ASSIGNMENT
Can you extend the article about Bluetooth earphones and multiple devices, picking up right after its final sentence?

DOCUMENT SEGMENT
____
With the pandemic keeping most of us at home, suddenly Bluetooth earphones are getting more popular than ever (no one really wants a tangle of wires inside the house – there are too many folks who can trip over them). Do you want to make a quick call on your phone? You use your Bluetooth earphones. You want to watch a show or film without disturbing anyone? Those earphones again. Feeling like a PUBG session but want to focus on the action? Earphones. And of course, if you wish to listen to a podcast, audiobook or just good old music…out come those headphones again.

bluetooth earphones need....a disconnect button - bluetooth headphones button

Now, all this would be just dandy if you were just using a single device. You keep your headphones paired to it and they will deliver sound from it. Simple. The problems pop up when you need to pair those headphones with more than one device. As most of us do these days. You could be doing a video call on your notebook or tablet, watching a show on a smart television, playing a game on a console, listening to a podcast on your phone, hearing music on an audio system…today, a single pair of Bluetooth headphones often ends up being connected to more than one device. And the number goes up if someone in the house “borrows” them for a while.

What’s the problem with all this?

Despairing of pairing and unpairing.

Well, simply that whenever you move from one device to another, you end up having to reconnect your earphones to it. Yes, some earphones let you switch between the past few devices you have connected to, and some even let you connect to two devices simultaneously and switch between them, but by and large, this is what happens:

  1. You want to hear music on your phone. You take out your Bluetooth headphones.
  2. The headphones automatically connect to the last device they had been paired with. Whoops, it was your notebook.
  3. You go to Bluetooth settings on your notebook and disconnect your headphones. Or switch off Bluetooth altogether (kind of rare these days as most folks have multiple devices connected wirelessly to it)
____
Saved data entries
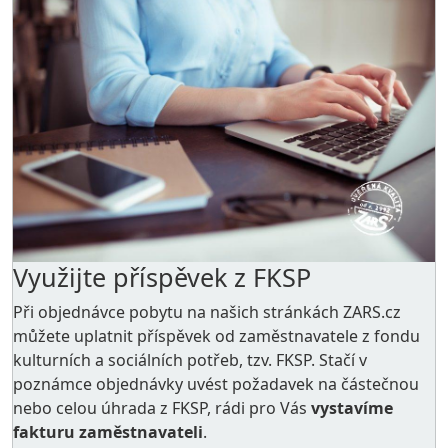
Využijte příspěvek z FKSP
Při objednávce pobytu na našich stránkách ZARS.cz
můžete uplatnit příspěvek od zaměstnavatele z
fondu
kulturních a sociálních potřeb
, tzv. FKSP. Stačí v
poznámce objednávky uvést požadavek na částečnou
nebo celou úhrada z FKSP, rádi pro Vás
vystavíme
fakturu zaměstnavateli
.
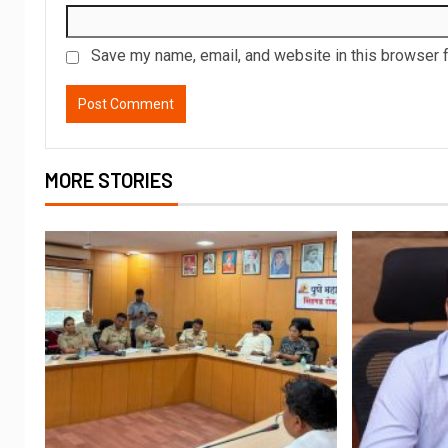
Save my name, email, and website in this browser f
MORE STORIES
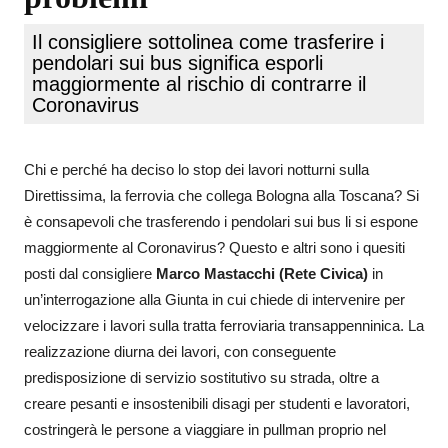
Il consigliere sottolinea come trasferire i
pendolari sui bus significa esporli
maggiormente al rischio di contrarre il
Coronavirus
Chi e perché ha deciso lo stop dei lavori notturni sulla
Direttissima, la ferrovia che collega Bologna alla Toscana? Si
è consapevoli che trasferendo i pendolari sui bus li si espone
maggiormente al Coronavirus? Questo e altri sono i quesiti
posti dal consigliere
Marco Mastacchi (Rete Civica)
in
un’interrogazione alla Giunta in cui chiede di intervenire per
velocizzare i lavori sulla tratta ferroviaria transappenninica. La
realizzazione diurna dei lavori, con conseguente
predisposizione di servizio sostitutivo su strada, oltre a
creare pesanti e insostenibili disagi per studenti e lavoratori,
costringerà le persone a viaggiare in pullman proprio nel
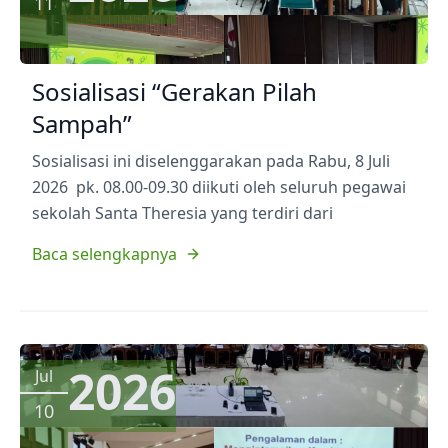
11
Sosialisasi “Gerakan Pilah
Sampah”
Sosialisasi ini diselenggarakan pada Rabu, 8 Juli
2026 pk. 08.00-09.30 diikuti oleh seluruh pegawai
sekolah Santa Theresia yang terdiri dari
Baca selengkapnya
2026
Jul
10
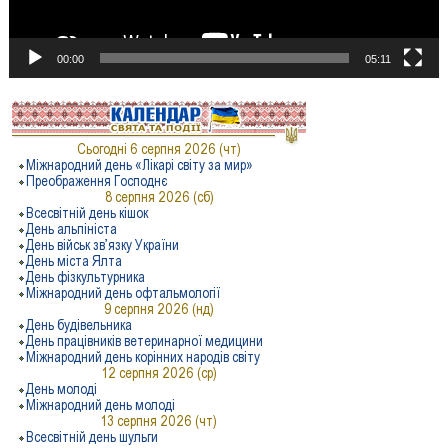
00:00
05:11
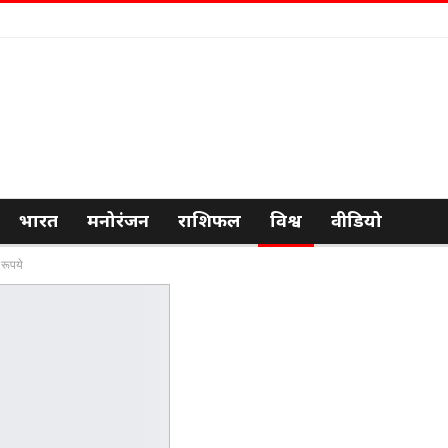
भारत
मनोरंजन
राशिफल
विश्व
वीडियो
रूपये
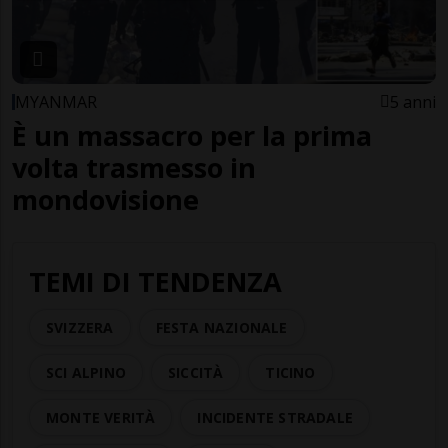
MYANMAR
5 anni
È un massacro per la prima
volta trasmesso in
mondovisione
TEMI DI TENDENZA
SVIZZERA
FESTA NAZIONALE
SCI ALPINO
SICCITÀ
TICINO
MONTE VERITÀ
INCIDENTE STRADALE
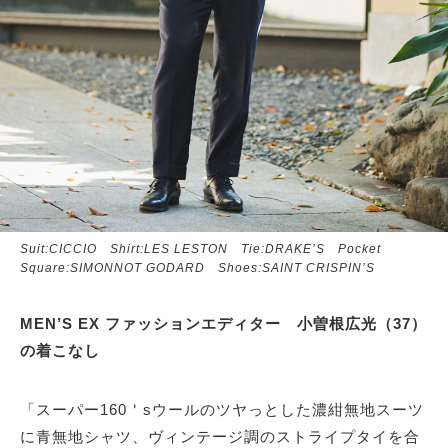
Suit:CICCIO Shirt:LES LESTON Tie:DRAKE’S Pocket
Square:SIMONNOT GODARD Shoes:SAINT CRISPIN’S
MEN’S EX ファッションエディター 小曽根広光（37）
の着こなし
「スーパー160＇sウールのツヤっとした濃紺無地スーツ
に青無地シャツ、ヴィンテージ調のストライプタイを合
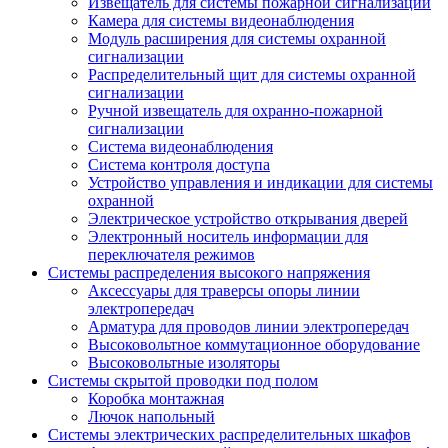
Извещатель для системы пожарной сигнализации
Камера для системы видеонаблюдения
Модуль расширения для системы охранной
сигнализации
Распределительный щит для системы охранной
сигнализации
Ручной извещатель для охранно-пожарной
сигнализации
Система видеонаблюдения
Система контроля доступа
Устройство управления и индикации для системы
охранной
Электрическое устройство открывания дверей
Электронный носитель информации для
переключателя режимов
Системы распределения высокого напряжения
Аксессуары для траверсы опоры линии
электропередач
Арматура для проводов линии электропередач
Высоковольтное коммутационное оборудование
Высоковольтные изоляторы
Системы скрытой проводки под полом
Коробка монтажная
Лючок напольный
Системы электрических распределительных шкафов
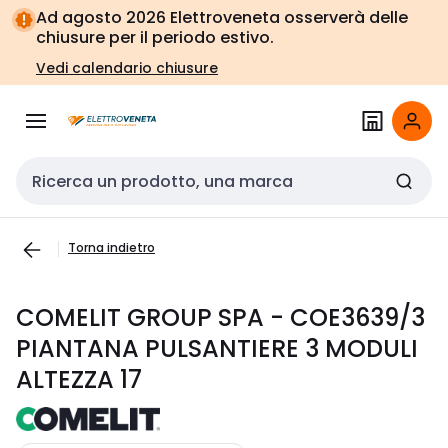
Vai alla
Vai
Ad agosto 2026 Elettroveneta osserverà delle
navigazione
alla
chiusure per il periodo estivo.
pagina
Vedi calendario chiusure
Cerca input
Torna indietro
COMELIT GROUP SPA - COE3639/3
PIANTANA PULSANTIERE 3 MODULI
ALTEZZA 17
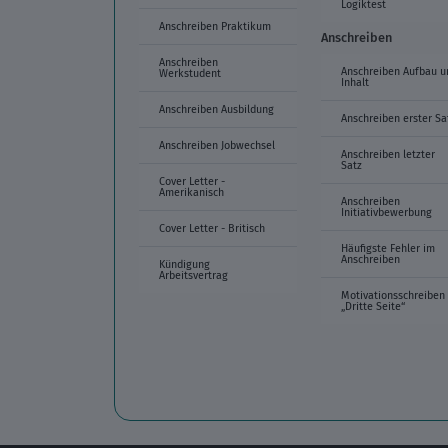
Logiktest
Anschreiben Praktikum
Anschreiben
Anschreiben
Anschreiben Aufbau u
Werkstudent
Inhalt
Anschreiben Ausbildung
Anschreiben erster Sa
Anschreiben Jobwechsel
Anschreiben letzter
Satz
Cover Letter -
Amerikanisch
Anschreiben
Initiativbewerbung
Cover Letter - Britisch
Häufigste Fehler im
Anschreiben
Kündigung
Arbeitsvertrag
Motivationsschreiben
„Dritte Seite“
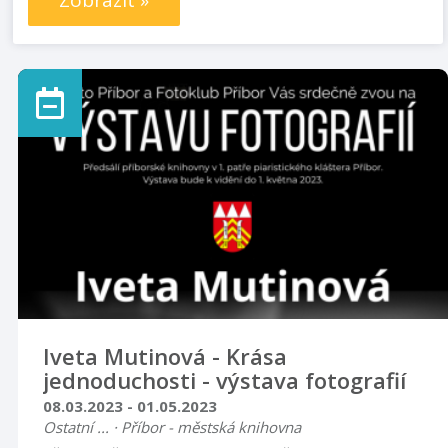
Zobrazit »
Iveta Mutinová - Krása
jednoduchosti - výstava fotografií
08.03.2023 - 01.05.2023
Ostatní ... · Příbor - městská knihovna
____
REPLY
  4. You go to your phone and open Bluetooth settings and then find your headphones (if you had paired them with the phone before) and connect them.
  5. In the few minutes that have elapsed, you observe a marked decrease in your interest in listening to music.

Yes, there are some headphones that make switching between devices easier, but still, even if you have a pair of earphones and want to listen to something on someone else’s device, the process becomes a veritable chore – disconnect the phones from your device connect it to the other’s device, remember to disconnect it from the other’s device after you have done (else it will go back and reconnect to it again if it happens to be in range!). Not as simple as just plug and play, eh?

No, this is not a “bring back the 3.5 mm audio jack” piece. All we are asking for is a simple “disconnect” button on our earphones that disconnects them from the currently connected device. Opening settings on one device to connect the headphones is not that bad, is almost expected (and is actually necessary for security reasons – you cannot let anyone just pair their headphones with your device) and the process would be a whole lot smoother. We DO know that some headphones come with controls that let you switch between the last few connected devices but then many of us – ok, us at least – do not actually remember the sequence in which we connected the devices and getting them connected to the right device often becomes a button-mashing exercise. Cool on consoles. Not on headphones!

Can a Disconnect button repair pairing issues (pun intended)

Yes, we could simply turn off Bluetooth on devices after using headphones, but thanks to better power management, Bluetooth is not quite the drain it used to be, and quite a few people tend to keep it running in the background, sometimes often because it is used to pair with other devices (printers, speakers, fitness bands, etc). And even if you do switch it off, your headphones will still spend some time trying to pair with the previous device. Of course, turning off pairing with the previous device is an option, but then again, often that feature can be convenient, especially when you are switching between two known devices quickly (notebook and phone often being the default mode). And again, that is a fiddle with settings, which not many are comfortable with. There are other solutions too, but most of them are on the geeky side.

Which is why we think a simple disconnect button on the headphones would be handy. Use headphones. Disconnect them when you want to pair them with another device. Pair them. Disconnect them when you are done. Simpler, isn’t it? A bit like simply taking wired earphones out of one device and plugging them into another.

Room on those headphones for one more button folks?

Was this article helpful?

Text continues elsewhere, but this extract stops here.